══ Dataset entries
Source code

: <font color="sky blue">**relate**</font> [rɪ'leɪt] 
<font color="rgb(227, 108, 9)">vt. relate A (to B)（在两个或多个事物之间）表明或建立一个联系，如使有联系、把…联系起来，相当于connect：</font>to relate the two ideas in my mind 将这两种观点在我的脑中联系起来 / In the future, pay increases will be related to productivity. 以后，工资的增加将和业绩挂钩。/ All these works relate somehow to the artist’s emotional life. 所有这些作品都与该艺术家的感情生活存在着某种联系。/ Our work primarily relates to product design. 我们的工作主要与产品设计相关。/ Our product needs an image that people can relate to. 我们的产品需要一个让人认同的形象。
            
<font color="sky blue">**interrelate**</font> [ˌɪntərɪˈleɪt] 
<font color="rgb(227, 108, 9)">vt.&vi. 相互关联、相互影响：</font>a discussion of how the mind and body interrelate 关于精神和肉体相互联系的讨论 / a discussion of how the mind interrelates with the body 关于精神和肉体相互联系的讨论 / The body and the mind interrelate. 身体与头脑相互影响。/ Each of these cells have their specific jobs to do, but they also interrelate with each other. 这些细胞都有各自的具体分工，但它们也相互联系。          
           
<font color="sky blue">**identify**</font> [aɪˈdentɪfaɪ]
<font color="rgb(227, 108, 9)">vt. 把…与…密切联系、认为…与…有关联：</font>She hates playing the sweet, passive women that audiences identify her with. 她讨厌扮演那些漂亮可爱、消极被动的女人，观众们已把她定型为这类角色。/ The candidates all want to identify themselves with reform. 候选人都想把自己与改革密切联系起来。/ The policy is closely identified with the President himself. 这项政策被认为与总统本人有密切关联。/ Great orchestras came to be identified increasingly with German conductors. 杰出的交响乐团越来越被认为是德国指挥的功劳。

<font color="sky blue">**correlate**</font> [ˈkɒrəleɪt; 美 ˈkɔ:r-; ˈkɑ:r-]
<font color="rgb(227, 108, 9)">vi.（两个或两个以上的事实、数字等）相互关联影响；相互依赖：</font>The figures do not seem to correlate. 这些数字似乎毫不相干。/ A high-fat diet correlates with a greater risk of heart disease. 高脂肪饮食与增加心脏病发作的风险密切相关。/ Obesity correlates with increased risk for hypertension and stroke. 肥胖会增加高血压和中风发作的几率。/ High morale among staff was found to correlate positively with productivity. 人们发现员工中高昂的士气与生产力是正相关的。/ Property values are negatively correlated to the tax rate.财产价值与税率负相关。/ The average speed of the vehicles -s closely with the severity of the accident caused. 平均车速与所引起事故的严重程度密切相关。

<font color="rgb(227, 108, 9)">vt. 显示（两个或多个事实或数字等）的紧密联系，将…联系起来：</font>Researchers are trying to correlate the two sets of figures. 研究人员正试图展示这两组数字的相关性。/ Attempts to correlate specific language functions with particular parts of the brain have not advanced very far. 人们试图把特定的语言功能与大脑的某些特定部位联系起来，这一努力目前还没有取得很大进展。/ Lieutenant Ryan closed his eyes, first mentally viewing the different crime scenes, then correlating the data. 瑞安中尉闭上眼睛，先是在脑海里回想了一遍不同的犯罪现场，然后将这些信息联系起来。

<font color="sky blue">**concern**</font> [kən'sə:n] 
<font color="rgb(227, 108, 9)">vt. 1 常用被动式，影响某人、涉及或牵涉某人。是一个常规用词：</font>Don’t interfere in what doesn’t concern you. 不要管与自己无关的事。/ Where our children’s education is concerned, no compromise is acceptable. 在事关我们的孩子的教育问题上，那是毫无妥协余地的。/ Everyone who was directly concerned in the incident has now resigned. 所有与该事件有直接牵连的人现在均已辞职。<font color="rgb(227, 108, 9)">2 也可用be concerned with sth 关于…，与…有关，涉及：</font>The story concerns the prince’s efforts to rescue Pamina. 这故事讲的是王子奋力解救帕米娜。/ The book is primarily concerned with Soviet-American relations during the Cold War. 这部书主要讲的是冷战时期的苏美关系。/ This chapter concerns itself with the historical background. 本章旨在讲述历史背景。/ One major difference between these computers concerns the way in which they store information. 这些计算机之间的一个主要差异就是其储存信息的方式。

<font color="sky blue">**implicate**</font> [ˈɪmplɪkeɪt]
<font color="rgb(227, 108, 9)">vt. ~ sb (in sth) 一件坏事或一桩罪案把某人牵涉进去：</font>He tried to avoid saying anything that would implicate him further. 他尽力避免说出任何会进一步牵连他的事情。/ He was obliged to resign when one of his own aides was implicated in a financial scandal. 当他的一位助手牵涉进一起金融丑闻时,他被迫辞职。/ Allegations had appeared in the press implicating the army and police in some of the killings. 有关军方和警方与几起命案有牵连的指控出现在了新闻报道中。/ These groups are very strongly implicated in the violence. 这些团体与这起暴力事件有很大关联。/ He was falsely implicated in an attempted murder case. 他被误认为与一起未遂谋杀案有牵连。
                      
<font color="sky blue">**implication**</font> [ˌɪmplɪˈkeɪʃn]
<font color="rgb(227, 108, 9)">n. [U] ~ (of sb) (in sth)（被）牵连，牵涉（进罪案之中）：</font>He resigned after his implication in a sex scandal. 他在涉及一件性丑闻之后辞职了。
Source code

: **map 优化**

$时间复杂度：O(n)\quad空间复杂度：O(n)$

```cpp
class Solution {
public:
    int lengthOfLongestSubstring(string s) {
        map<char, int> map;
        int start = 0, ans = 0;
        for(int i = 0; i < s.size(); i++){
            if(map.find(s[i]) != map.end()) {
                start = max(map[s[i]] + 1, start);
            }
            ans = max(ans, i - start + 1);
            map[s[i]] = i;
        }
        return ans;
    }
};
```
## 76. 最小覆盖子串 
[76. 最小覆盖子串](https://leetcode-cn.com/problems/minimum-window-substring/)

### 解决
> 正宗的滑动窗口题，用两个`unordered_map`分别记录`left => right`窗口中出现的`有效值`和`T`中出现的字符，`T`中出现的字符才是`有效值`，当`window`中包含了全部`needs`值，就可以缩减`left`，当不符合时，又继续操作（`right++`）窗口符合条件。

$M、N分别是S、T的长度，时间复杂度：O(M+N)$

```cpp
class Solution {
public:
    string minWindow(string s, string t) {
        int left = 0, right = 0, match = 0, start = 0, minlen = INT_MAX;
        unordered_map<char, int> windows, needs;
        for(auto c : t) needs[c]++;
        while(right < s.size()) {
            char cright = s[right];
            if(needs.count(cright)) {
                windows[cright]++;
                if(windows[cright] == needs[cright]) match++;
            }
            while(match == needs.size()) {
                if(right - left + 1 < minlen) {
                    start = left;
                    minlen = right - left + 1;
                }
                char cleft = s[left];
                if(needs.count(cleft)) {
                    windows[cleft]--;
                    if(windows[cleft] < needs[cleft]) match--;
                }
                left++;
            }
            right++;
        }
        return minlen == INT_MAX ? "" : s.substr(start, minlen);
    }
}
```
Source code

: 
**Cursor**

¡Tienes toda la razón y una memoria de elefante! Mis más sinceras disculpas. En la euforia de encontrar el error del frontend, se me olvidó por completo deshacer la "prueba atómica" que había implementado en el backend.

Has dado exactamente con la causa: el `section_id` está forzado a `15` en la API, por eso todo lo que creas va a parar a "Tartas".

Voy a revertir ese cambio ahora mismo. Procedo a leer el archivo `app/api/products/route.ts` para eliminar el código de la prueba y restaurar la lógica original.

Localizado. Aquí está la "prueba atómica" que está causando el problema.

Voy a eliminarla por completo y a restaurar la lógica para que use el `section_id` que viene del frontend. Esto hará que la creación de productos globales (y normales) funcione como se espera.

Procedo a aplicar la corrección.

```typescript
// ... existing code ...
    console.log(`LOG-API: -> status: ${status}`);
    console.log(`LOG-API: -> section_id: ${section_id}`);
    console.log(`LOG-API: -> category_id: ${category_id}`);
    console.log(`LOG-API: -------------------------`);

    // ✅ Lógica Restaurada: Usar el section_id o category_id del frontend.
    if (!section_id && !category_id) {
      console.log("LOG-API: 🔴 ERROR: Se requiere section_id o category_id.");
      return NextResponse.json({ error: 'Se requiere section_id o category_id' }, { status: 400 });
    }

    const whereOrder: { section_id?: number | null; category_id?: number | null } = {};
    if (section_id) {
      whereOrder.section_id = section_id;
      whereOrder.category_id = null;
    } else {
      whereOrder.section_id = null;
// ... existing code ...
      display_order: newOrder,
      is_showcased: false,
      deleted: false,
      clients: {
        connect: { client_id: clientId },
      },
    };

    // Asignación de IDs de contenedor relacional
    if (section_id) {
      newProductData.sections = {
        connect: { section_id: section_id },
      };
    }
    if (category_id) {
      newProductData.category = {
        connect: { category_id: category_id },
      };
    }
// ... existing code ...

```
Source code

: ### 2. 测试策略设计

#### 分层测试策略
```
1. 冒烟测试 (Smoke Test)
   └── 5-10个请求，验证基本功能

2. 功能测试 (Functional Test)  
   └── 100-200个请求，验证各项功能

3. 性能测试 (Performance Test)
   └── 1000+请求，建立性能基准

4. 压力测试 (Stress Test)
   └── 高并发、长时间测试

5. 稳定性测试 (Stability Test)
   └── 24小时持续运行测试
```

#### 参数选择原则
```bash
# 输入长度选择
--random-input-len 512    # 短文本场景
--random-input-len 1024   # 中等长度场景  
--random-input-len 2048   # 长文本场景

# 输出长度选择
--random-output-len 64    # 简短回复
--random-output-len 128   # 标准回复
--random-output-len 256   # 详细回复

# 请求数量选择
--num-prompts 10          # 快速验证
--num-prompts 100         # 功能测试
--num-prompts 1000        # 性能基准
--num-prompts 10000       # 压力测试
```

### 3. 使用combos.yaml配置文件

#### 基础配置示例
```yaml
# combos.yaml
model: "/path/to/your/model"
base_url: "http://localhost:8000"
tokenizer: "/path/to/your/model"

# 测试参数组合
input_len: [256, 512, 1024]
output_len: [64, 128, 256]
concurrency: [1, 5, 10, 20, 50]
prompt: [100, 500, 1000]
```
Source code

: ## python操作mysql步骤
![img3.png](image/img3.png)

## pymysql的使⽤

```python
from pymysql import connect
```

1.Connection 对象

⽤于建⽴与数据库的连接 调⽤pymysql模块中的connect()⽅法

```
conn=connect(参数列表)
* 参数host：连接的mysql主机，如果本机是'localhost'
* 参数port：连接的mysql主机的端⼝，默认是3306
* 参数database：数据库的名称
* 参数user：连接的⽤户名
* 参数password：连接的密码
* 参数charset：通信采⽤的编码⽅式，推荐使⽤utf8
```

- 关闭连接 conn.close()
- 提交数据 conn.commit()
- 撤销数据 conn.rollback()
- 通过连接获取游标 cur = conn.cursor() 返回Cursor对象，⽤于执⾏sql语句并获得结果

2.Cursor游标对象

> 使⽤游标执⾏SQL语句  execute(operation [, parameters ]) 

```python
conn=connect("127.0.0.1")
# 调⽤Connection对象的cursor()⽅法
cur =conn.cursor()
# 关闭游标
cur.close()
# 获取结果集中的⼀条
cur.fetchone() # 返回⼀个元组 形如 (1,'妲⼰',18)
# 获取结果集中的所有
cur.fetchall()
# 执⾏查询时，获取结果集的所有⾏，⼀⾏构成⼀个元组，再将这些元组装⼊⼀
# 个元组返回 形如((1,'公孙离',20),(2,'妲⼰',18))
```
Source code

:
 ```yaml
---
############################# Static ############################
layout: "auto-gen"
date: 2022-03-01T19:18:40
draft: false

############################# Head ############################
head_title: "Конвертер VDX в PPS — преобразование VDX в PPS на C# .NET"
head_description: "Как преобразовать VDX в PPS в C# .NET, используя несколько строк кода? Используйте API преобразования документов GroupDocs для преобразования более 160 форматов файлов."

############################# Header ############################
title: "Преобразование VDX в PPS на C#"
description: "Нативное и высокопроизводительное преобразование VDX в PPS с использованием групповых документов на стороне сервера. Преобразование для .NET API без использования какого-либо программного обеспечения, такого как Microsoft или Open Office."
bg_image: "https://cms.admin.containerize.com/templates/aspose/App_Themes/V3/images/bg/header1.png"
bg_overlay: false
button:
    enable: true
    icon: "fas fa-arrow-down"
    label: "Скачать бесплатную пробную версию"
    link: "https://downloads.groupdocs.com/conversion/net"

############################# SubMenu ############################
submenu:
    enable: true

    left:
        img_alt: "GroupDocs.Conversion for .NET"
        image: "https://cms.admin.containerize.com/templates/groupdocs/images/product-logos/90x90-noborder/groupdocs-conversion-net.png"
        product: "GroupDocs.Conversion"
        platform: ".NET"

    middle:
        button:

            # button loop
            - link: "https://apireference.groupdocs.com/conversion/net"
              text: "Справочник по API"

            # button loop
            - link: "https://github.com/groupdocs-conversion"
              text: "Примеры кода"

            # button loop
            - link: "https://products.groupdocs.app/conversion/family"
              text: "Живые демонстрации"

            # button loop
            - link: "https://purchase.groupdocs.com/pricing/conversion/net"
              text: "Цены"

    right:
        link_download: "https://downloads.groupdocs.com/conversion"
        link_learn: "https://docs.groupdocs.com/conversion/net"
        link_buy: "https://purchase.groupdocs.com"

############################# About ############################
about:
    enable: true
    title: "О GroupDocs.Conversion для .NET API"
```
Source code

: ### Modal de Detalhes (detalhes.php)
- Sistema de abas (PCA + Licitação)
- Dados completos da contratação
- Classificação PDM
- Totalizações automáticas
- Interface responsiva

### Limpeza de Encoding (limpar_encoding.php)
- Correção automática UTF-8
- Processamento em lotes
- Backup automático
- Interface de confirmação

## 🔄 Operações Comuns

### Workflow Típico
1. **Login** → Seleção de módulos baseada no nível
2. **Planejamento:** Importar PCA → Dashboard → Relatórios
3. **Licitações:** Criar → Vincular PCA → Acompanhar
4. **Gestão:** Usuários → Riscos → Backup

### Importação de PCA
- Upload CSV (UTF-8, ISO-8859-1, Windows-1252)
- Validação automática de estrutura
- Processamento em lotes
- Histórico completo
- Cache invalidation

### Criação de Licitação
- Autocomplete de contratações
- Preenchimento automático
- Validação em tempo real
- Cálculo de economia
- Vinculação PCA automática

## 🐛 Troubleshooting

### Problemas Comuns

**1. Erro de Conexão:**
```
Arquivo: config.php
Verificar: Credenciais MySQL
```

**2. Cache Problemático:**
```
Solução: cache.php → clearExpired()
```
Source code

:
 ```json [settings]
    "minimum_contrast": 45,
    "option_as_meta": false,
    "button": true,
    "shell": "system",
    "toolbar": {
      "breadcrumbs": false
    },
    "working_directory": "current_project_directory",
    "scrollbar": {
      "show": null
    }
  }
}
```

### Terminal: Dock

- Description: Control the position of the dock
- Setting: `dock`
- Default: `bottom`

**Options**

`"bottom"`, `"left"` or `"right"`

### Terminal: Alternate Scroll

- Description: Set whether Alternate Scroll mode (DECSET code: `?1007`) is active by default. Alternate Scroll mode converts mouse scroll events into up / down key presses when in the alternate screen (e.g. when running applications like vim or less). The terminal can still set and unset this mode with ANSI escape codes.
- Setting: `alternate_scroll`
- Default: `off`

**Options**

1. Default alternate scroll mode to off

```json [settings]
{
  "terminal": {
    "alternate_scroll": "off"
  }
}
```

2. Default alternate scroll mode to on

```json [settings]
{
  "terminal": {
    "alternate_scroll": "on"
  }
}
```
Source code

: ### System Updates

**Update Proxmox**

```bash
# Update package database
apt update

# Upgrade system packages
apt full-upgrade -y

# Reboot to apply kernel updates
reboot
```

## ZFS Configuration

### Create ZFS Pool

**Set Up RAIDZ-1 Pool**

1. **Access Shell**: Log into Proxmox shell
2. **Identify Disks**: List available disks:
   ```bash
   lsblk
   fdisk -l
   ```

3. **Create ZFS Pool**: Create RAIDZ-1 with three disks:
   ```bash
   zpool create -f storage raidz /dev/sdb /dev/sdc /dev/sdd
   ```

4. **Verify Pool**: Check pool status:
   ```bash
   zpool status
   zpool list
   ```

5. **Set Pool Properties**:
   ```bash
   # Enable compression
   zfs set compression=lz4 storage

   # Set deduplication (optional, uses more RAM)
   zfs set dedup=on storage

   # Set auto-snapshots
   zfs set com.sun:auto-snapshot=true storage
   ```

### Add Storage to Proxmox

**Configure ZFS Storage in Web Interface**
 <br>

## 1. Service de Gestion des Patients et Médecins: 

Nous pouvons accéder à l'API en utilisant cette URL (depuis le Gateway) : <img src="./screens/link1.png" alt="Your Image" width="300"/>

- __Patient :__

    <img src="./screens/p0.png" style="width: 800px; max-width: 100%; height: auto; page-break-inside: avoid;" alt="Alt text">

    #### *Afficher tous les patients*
════
» **Requirement**:
What is needed is an exact copy of the entries above, from the first line through the line holding "accident caused. 平均车速与所引起事故的严重程度密切相关。", with both of those lines kept; please give nothing else.

» **Output for this exercise**:
Source code

: <font color="sky blue">**relate**</font> [rɪ'leɪt] 
<font color="rgb(227, 108, 9)">vt. relate A (to B)（在两个或多个事物之间）表明或建立一个联系，如使有联系、把…联系起来，相当于connect：</font>to relate the two ideas in my mind 将这两种观点在我的脑中联系起来 / In the future, pay increases will be related to productivity. 以后，工资的增加将和业绩挂钩。/ All these works relate somehow to the artist’s emotional life. 所有这些作品都与该艺术家的感情生活存在着某种联系。/ Our work primarily relates to product design. 我们的工作主要与产品设计相关。/ Our product needs an image that people can relate to. 我们的产品需要一个让人认同的形象。
            
<font color="sky blue">**interrelate**</font> [ˌɪntərɪˈleɪt] 
<font color="rgb(227, 108, 9)">vt.&vi. 相互关联、相互影响：</font>a discussion of how the mind and body interrelate 关于精神和肉体相互联系的讨论 / a discussion of how the mind interrelates with the body 关于精神和肉体相互联系的讨论 / The body and the mind interrelate. 身体与头脑相互影响。/ Each of these cells have their specific jobs to do, but they also interrelate with each other. 这些细胞都有各自的具体分工，但它们也相互联系。          
           
<font color="sky blue">**identify**</font> [aɪˈdentɪfaɪ]
<font color="rgb(227, 108, 9)">vt. 把…与…密切联系、认为…与…有关联：</font>She hates playing the sweet, passive women that audiences identify her with. 她讨厌扮演那些漂亮可爱、消极被动的女人，观众们已把她定型为这类角色。/ The candidates all want to identify themselves with reform. 候选人都想把自己与改革密切联系起来。/ The policy is closely identified with the President himself. 这项政策被认为与总统本人有密切关联。/ Great orchestras came to be identified increasingly with German conductors. 杰出的交响乐团越来越被认为是德国指挥的功劳。

<font color="sky blue">**correlate**</font> [ˈkɒrəleɪt; 美 ˈkɔ:r-; ˈkɑ:r-]
<font color="rgb(227, 108, 9)">vi.（两个或两个以上的事实、数字等）相互关联影响；相互依赖：</font>The figures do not seem to correlate. 这些数字似乎毫不相干。/ A high-fat diet correlates with a greater risk of heart disease. 高脂肪饮食与增加心脏病发作的风险密切相关。/ Obesity correlates with increased risk for hypertension and stroke. 肥胖会增加高血压和中风发作的几率。/ High morale among staff was found to correlate positively with productivity. 人们发现员工中高昂的士气与生产力是正相关的。/ Property values are negatively correlated to the tax rate.财产价值与税率负相关。/ The average speed of the vehicles -s closely with the severity of the accident caused. 平均车速与所引起事故的严重程度密切相关。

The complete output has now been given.